### About this task:
For the word "détection", state the number of lines in the data that contain it, and nothing else.

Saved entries
⟨
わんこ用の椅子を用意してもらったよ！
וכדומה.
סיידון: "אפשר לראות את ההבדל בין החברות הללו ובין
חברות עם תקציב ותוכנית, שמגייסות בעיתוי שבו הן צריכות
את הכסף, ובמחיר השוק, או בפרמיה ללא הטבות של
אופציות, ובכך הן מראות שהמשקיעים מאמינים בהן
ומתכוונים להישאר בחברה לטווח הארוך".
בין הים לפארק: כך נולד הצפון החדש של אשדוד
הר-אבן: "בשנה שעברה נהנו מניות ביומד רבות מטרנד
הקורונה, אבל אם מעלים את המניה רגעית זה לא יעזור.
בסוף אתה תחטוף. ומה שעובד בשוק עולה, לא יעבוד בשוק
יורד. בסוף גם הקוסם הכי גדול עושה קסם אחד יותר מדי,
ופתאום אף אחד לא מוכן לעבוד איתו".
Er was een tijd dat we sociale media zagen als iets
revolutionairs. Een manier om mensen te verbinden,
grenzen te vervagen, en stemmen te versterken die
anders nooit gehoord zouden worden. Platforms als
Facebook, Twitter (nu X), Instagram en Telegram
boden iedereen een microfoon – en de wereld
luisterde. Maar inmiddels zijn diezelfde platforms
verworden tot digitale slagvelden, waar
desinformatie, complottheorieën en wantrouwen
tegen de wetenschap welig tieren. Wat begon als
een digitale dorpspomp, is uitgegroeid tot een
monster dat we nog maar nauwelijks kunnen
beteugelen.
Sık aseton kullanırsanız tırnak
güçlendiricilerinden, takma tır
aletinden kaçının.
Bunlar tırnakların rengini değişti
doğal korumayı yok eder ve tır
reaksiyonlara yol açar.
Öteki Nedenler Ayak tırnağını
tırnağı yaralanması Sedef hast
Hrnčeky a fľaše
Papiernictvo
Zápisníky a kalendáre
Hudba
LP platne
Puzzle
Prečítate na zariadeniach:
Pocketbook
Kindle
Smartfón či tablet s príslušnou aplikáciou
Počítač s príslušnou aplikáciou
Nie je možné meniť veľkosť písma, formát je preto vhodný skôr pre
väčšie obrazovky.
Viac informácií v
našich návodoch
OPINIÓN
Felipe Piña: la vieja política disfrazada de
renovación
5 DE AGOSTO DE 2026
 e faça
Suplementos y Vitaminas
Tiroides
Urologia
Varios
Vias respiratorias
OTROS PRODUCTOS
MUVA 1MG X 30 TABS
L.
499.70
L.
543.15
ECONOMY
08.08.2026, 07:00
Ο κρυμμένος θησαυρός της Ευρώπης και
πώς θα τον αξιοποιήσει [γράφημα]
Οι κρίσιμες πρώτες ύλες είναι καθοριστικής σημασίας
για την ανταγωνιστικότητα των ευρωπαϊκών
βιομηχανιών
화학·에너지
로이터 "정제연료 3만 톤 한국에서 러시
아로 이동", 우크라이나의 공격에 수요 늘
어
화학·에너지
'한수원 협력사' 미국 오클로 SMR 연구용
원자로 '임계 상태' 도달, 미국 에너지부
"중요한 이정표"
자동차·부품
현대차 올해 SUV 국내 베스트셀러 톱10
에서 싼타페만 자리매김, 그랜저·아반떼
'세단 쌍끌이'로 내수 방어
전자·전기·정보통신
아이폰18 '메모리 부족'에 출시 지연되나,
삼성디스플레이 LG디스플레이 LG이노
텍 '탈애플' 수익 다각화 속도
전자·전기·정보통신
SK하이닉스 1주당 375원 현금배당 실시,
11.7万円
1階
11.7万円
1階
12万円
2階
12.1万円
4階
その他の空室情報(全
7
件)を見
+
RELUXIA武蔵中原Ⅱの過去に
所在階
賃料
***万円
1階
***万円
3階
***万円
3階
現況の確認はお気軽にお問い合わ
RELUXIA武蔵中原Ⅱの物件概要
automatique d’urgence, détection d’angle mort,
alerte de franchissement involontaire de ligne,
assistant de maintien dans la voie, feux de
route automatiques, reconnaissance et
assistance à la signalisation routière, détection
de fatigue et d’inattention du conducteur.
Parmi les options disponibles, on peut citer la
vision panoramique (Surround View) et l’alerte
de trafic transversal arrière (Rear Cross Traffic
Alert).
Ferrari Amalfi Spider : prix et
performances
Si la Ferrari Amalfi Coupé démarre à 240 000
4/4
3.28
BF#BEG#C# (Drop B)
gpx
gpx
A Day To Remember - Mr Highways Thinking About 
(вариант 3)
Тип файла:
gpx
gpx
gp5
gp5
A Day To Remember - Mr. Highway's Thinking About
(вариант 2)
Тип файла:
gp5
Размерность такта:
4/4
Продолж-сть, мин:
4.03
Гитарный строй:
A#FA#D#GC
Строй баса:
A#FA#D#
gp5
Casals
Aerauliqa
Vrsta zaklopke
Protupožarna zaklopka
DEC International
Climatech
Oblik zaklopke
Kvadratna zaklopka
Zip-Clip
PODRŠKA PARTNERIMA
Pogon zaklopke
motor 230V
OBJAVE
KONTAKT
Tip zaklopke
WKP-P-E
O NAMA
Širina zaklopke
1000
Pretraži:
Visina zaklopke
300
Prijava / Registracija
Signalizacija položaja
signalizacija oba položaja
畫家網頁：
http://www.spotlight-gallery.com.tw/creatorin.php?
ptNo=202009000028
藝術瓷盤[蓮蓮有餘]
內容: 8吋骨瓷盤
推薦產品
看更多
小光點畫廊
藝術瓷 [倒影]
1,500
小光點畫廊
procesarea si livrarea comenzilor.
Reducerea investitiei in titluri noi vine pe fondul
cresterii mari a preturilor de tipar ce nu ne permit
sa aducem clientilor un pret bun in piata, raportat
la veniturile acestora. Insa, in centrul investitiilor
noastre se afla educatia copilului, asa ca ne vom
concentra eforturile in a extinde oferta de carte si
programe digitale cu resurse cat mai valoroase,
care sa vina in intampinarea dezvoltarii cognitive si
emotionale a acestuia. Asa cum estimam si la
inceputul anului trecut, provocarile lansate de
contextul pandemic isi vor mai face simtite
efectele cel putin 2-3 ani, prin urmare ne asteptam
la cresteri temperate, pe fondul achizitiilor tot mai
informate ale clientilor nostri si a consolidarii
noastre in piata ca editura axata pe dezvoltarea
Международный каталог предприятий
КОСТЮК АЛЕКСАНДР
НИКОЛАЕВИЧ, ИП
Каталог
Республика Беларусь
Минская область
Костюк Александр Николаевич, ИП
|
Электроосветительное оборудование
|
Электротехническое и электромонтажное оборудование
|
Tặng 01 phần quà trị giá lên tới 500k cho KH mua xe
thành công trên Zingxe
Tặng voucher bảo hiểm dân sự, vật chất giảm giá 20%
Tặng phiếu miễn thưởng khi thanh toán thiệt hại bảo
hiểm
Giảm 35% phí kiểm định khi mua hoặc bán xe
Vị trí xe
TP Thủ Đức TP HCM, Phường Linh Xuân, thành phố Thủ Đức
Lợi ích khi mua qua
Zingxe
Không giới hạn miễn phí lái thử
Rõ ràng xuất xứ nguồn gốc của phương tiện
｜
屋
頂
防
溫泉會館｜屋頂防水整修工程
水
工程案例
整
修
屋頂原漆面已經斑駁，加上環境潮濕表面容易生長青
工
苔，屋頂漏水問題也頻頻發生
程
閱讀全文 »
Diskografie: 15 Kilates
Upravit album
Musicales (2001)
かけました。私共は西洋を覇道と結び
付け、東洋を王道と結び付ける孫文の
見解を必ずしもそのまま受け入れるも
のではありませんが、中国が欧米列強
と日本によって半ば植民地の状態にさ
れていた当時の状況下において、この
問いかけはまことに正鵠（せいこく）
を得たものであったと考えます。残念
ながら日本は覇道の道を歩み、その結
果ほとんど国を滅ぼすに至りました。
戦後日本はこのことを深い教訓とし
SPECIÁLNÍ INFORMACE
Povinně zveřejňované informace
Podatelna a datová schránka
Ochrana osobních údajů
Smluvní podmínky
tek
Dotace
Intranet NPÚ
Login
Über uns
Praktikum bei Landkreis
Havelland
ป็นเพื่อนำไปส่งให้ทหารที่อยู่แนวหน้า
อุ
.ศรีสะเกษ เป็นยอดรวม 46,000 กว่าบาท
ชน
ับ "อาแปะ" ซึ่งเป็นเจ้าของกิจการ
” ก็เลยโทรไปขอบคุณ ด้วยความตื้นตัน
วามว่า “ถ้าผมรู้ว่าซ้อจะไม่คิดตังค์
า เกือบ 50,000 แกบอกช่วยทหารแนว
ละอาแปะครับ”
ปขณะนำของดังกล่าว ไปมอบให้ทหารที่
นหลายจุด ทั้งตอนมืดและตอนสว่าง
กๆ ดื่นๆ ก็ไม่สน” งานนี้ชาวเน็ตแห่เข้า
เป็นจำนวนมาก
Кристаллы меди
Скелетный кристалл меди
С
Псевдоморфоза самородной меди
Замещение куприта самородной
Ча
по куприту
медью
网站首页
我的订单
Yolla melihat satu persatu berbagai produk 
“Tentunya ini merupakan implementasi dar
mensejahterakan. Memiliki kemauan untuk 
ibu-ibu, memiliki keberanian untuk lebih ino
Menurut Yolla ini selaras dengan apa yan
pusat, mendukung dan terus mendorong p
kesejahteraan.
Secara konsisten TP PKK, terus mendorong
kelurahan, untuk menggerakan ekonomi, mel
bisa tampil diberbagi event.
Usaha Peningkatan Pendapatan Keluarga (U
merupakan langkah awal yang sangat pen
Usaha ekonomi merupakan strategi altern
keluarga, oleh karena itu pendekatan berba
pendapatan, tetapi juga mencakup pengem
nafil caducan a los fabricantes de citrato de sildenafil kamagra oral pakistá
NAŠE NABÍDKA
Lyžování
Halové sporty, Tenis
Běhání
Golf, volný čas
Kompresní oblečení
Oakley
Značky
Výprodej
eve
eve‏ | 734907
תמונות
⟩
### Answer to this task:
2